» ASSIGNMENT
Give the listing below again exactly, but without any of its pictures.

--- INFORMATION SUPPLIED Enclosed Below ---

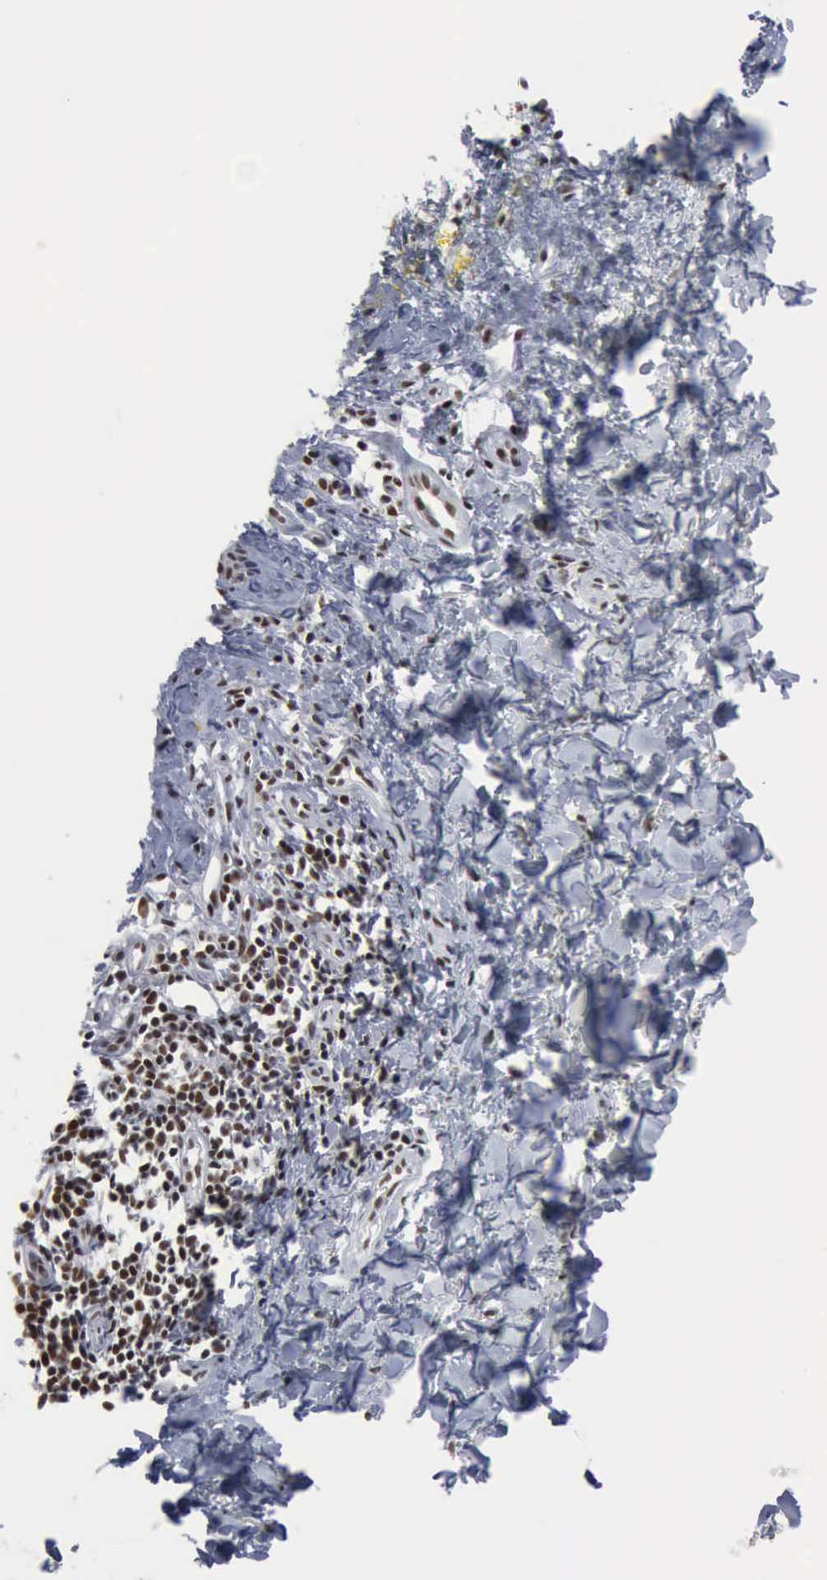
{"staining": {"intensity": "weak", "quantity": ">75%", "location": "nuclear"}, "tissue": "melanoma", "cell_type": "Tumor cells", "image_type": "cancer", "snomed": [{"axis": "morphology", "description": "Malignant melanoma, NOS"}, {"axis": "topography", "description": "Skin"}], "caption": "Protein analysis of melanoma tissue reveals weak nuclear expression in about >75% of tumor cells. The staining was performed using DAB to visualize the protein expression in brown, while the nuclei were stained in blue with hematoxylin (Magnification: 20x).", "gene": "XPA", "patient": {"sex": "female", "age": 52}}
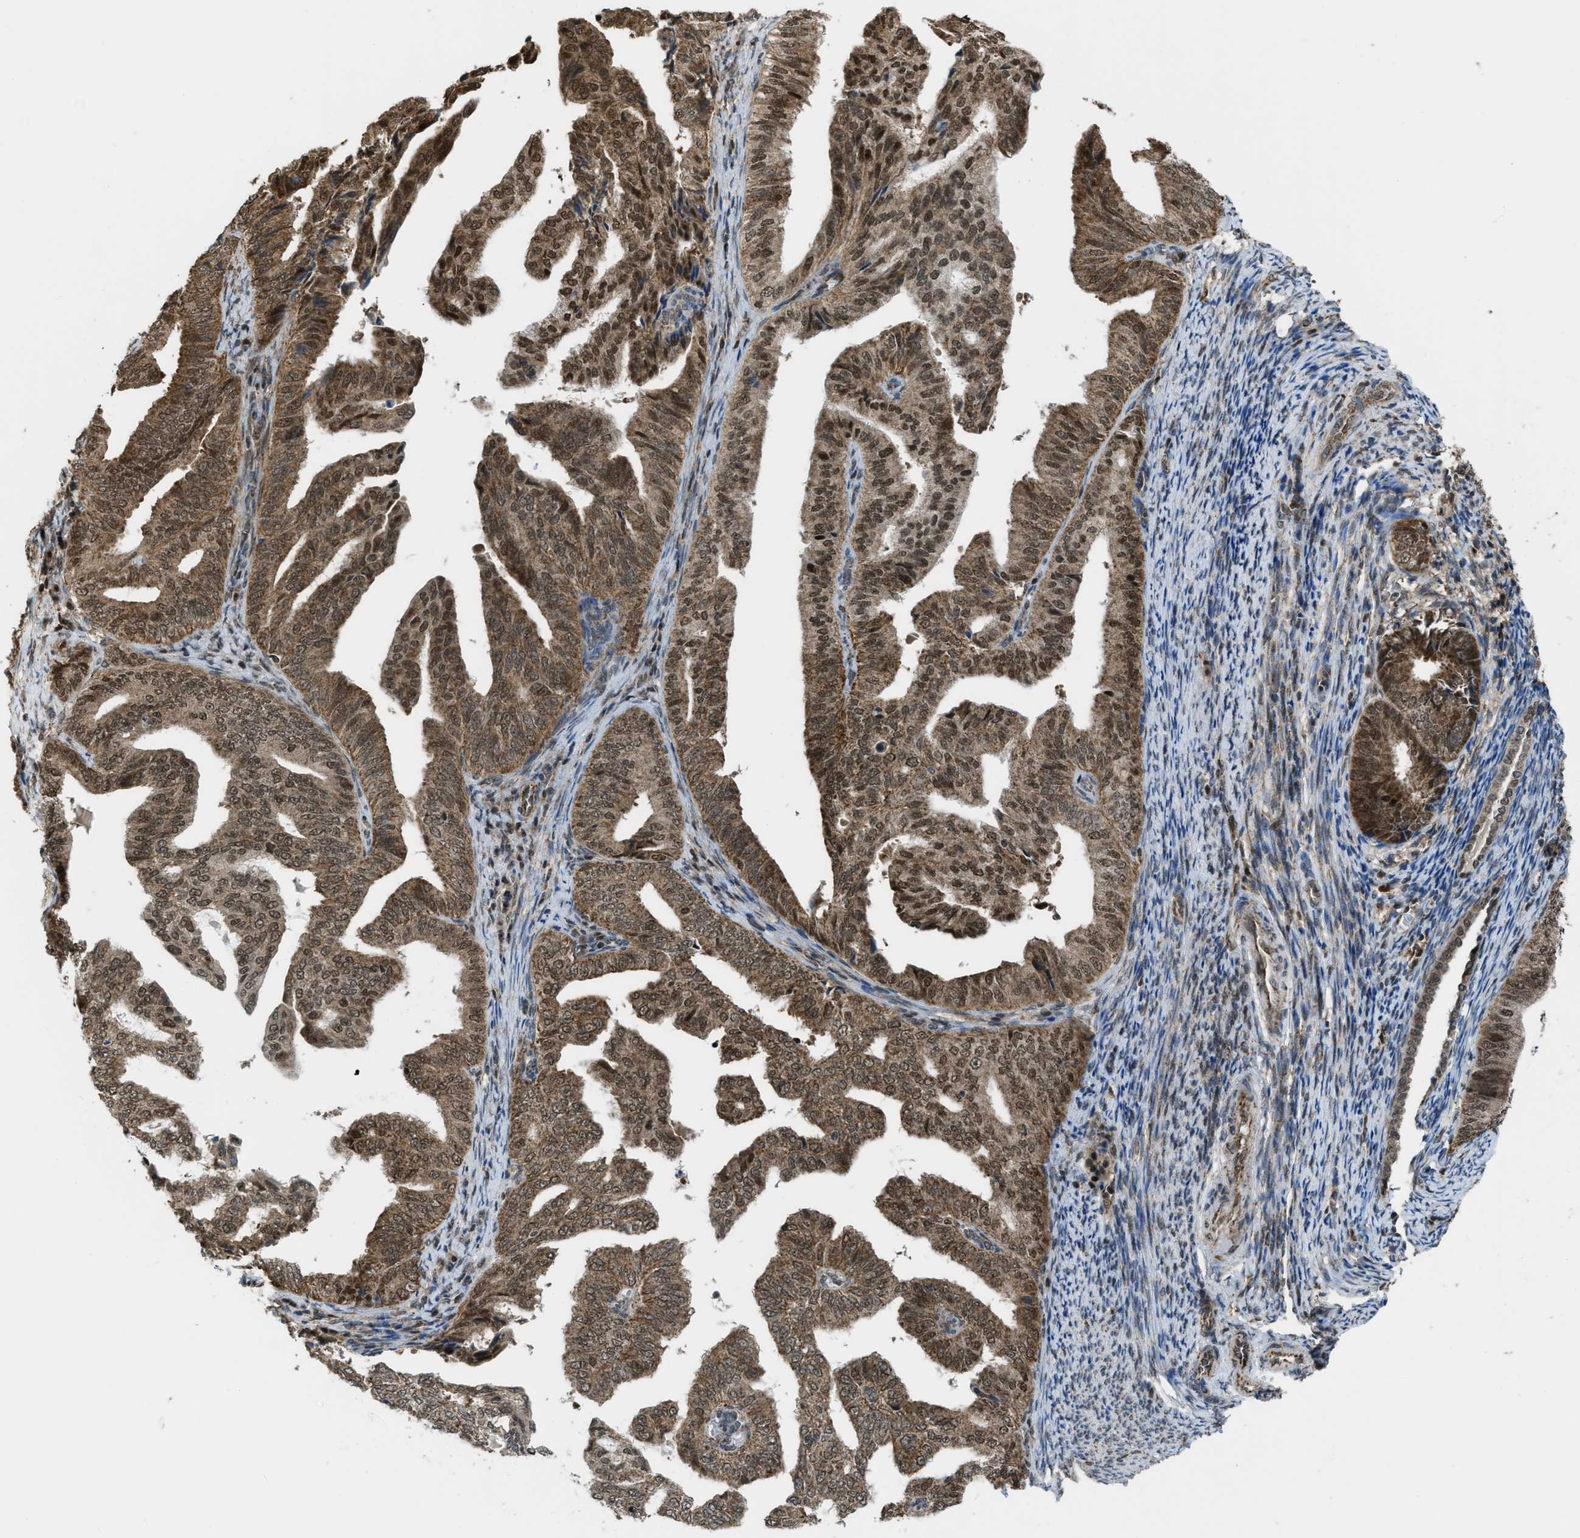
{"staining": {"intensity": "strong", "quantity": ">75%", "location": "cytoplasmic/membranous,nuclear"}, "tissue": "endometrial cancer", "cell_type": "Tumor cells", "image_type": "cancer", "snomed": [{"axis": "morphology", "description": "Adenocarcinoma, NOS"}, {"axis": "topography", "description": "Endometrium"}], "caption": "Immunohistochemical staining of endometrial cancer shows high levels of strong cytoplasmic/membranous and nuclear protein expression in approximately >75% of tumor cells.", "gene": "TNPO1", "patient": {"sex": "female", "age": 58}}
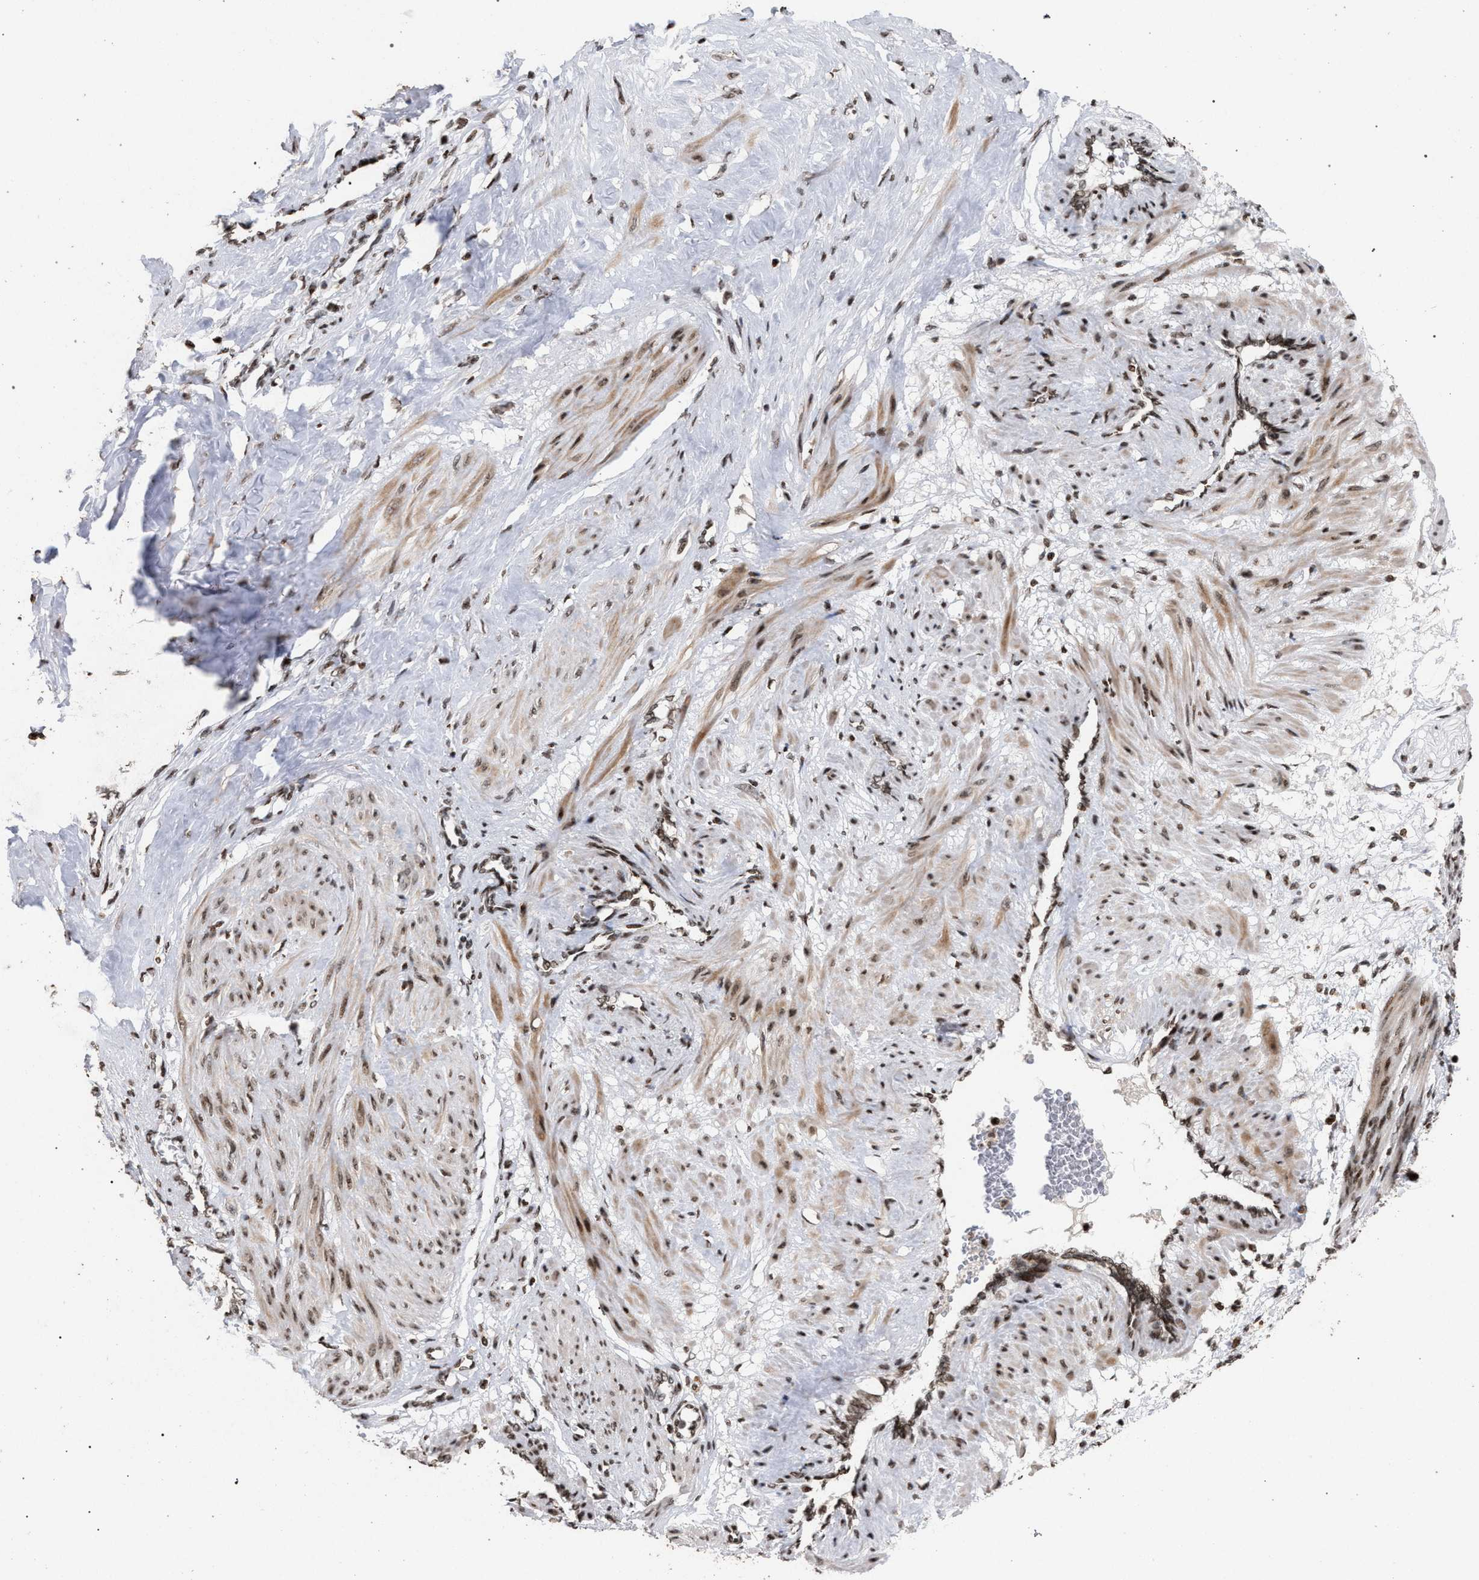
{"staining": {"intensity": "strong", "quantity": ">75%", "location": "cytoplasmic/membranous,nuclear"}, "tissue": "smooth muscle", "cell_type": "Smooth muscle cells", "image_type": "normal", "snomed": [{"axis": "morphology", "description": "Normal tissue, NOS"}, {"axis": "topography", "description": "Endometrium"}], "caption": "Immunohistochemical staining of normal human smooth muscle displays >75% levels of strong cytoplasmic/membranous,nuclear protein expression in about >75% of smooth muscle cells.", "gene": "FOXD3", "patient": {"sex": "female", "age": 33}}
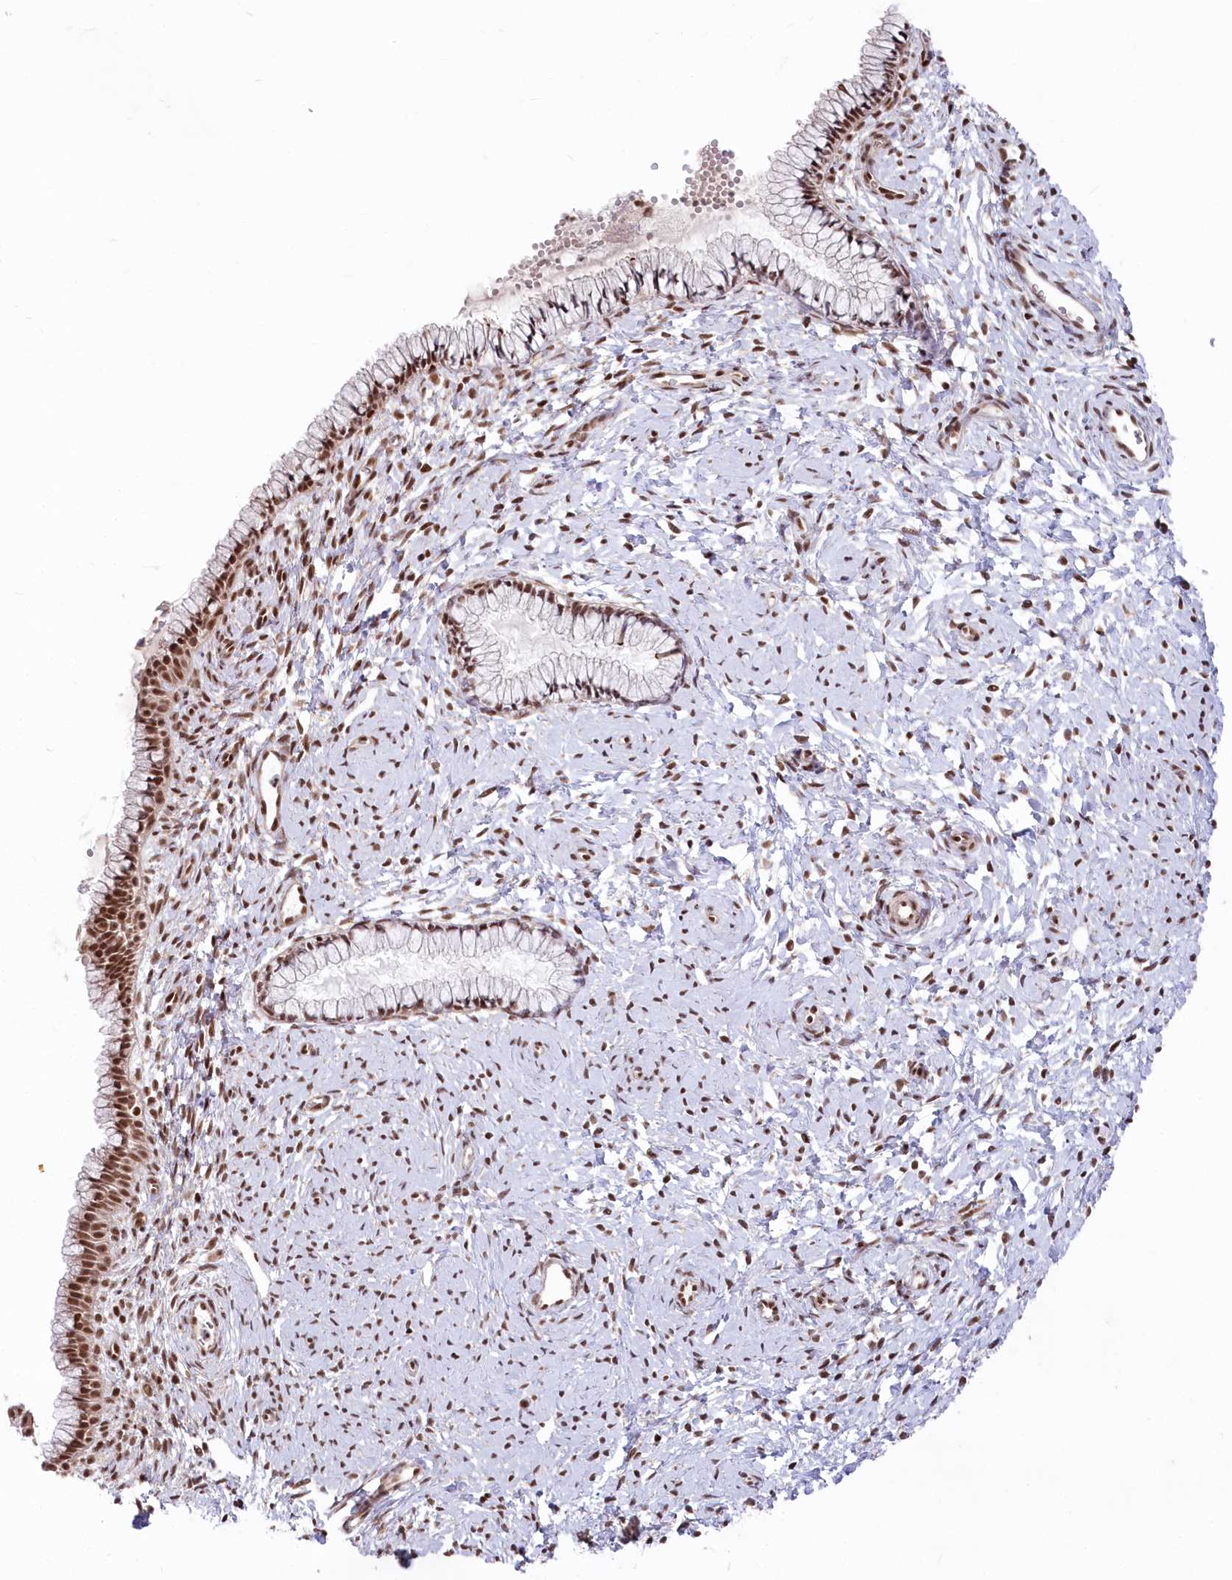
{"staining": {"intensity": "moderate", "quantity": "25%-75%", "location": "nuclear"}, "tissue": "cervix", "cell_type": "Glandular cells", "image_type": "normal", "snomed": [{"axis": "morphology", "description": "Normal tissue, NOS"}, {"axis": "topography", "description": "Cervix"}], "caption": "IHC staining of normal cervix, which exhibits medium levels of moderate nuclear expression in about 25%-75% of glandular cells indicating moderate nuclear protein expression. The staining was performed using DAB (3,3'-diaminobenzidine) (brown) for protein detection and nuclei were counterstained in hematoxylin (blue).", "gene": "CGGBP1", "patient": {"sex": "female", "age": 33}}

--- End of Enclosed INFORMATION SUPPLIED ---

» PROBLEM SOLUTION
{"staining": {"intensity": "weak", "quantity": ">75%", "location": "nuclear"}, "tissue": "melanoma", "cell_type": "Tumor cells", "image_type": "cancer", "snomed": [{"axis": "morphology", "description": "Malignant melanoma, NOS"}, {"axis": "topography", "description": "Skin"}], "caption": "Protein analysis of melanoma tissue reveals weak nuclear expression in about >75% of tumor cells. The staining was performed using DAB to visualize the protein expression in brown, while the nuclei were stained in blue with hematoxylin (Magnification: 20x).", "gene": "XPA", "patient": {"sex": "female", "age": 52}}
{"staining": {"intensity": "strong", "quantity": ">75%", "location": "cytoplasmic/membranous,nuclear"}, "tissue": "endometrial cancer", "cell_type": "Tumor cells", "image_type": "cancer", "snomed": [{"axis": "morphology", "description": "Adenocarcinoma, NOS"}, {"axis": "topography", "description": "Endometrium"}], "caption": "Immunohistochemical staining of endometrial cancer shows high levels of strong cytoplasmic/membranous and nuclear protein expression in approximately >75% of tumor cells.", "gene": "TNPO1", "patient": {"sex": "female", "age": 58}}
{"staining": {"intensity": "strong", "quantity": ">75%", "location": "cytoplasmic/membranous,nuclear"}, "tissue": "smooth muscle", "cell_type": "Smooth muscle cells", "image_type": "normal", "snomed": [{"axis": "morphology", "description": "Normal tissue, NOS"}, {"axis": "topography", "description": "Endometrium"}], "caption": "Immunohistochemical staining of normal human smooth muscle displays >75% levels of strong cytoplasmic/membranous,nuclear protein expression in about >75% of smooth muscle cells.", "gene": "FOXD3", "patient": {"sex": "female", "age": 33}}
{"staining": {"intensity": "moderate", "quantity": "25%-75%", "location": "nuclear"}, "tissue": "cervix", "cell_type": "Glandular cells", "image_type": "normal", "snomed": [{"axis": "morphology", "description": "Normal tissue, NOS"}, {"axis": "topography", "description": "Cervix"}], "caption": "IHC staining of normal cervix, which exhibits medium levels of moderate nuclear expression in about 25%-75% of glandular cells indicating moderate nuclear protein expression. The staining was performed using DAB (3,3'-diaminobenzidine) (brown) for protein detection and nuclei were counterstained in hematoxylin (blue).", "gene": "CGGBP1", "patient": {"sex": "female", "age": 33}}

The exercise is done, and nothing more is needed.